E’ piuttosto evidente che Presence sia il terzo capitolo di una ideale trilogia claustrofobica sugli spazi familiari.
Soderbergh si dimostra ancora una volta un regista-teorico, un autore capace di ragionare intelligentemente sui generi e le forme di sguardo, spiazzando le attese, forzando le sue scelte, con una radicalità che lascia ammirati.
Il fatto che sia lui stesso l’operatore, il direttore della fotografia e il montatore dei suoi film, in questo caso sembra amplificare i motivi dell’operazione. E’ come se avesse portato tutti i suoi pseudonimi direttamente sullo schermo, assieme ai fantasmi del cinema amato.
La “presenza” invisibile sulla scena è proprio quella del regista, lo sguardo attraverso cui ci viene raccontata la storia dei Payne è il suo.
E così mentre la tensione si insinua lentamente nelle maglie del film, non possiamo non riconoscere la natura personale di Presence e il suo spirito compassionevole e umanista.

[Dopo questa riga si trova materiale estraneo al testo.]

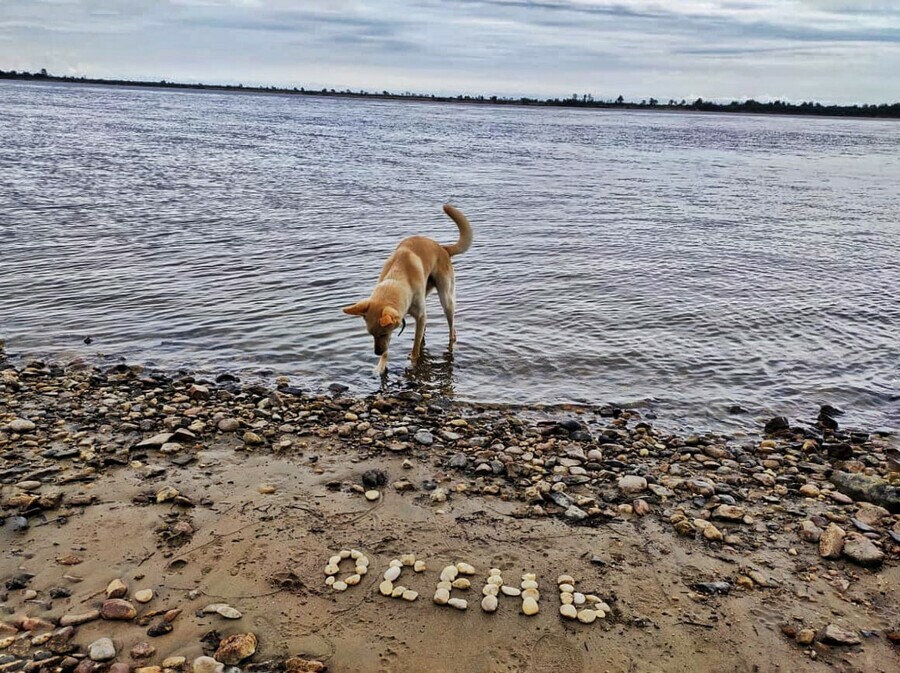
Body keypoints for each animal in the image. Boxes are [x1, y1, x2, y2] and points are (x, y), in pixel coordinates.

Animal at [342, 205, 472, 372]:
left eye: (382, 334)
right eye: (371, 334)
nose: (377, 353)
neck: (397, 278)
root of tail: (443, 248)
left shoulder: (418, 316)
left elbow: (415, 348)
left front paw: (412, 364)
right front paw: (381, 366)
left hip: (447, 300)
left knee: (451, 330)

Curiosamente, proprio come accede in Here, la macchina da presa si libera dalla cattività dello spazio in cui è costretta per tutto il film proprio nel finale, uscendo finalmente all’esterno e allontanandosi verso un altrove che qui appare ancora più ignoto.
In Italia con Lucky Red.
Anteprime il 23, 24 e 27 giugno. Nelle sale dal 24 luglio.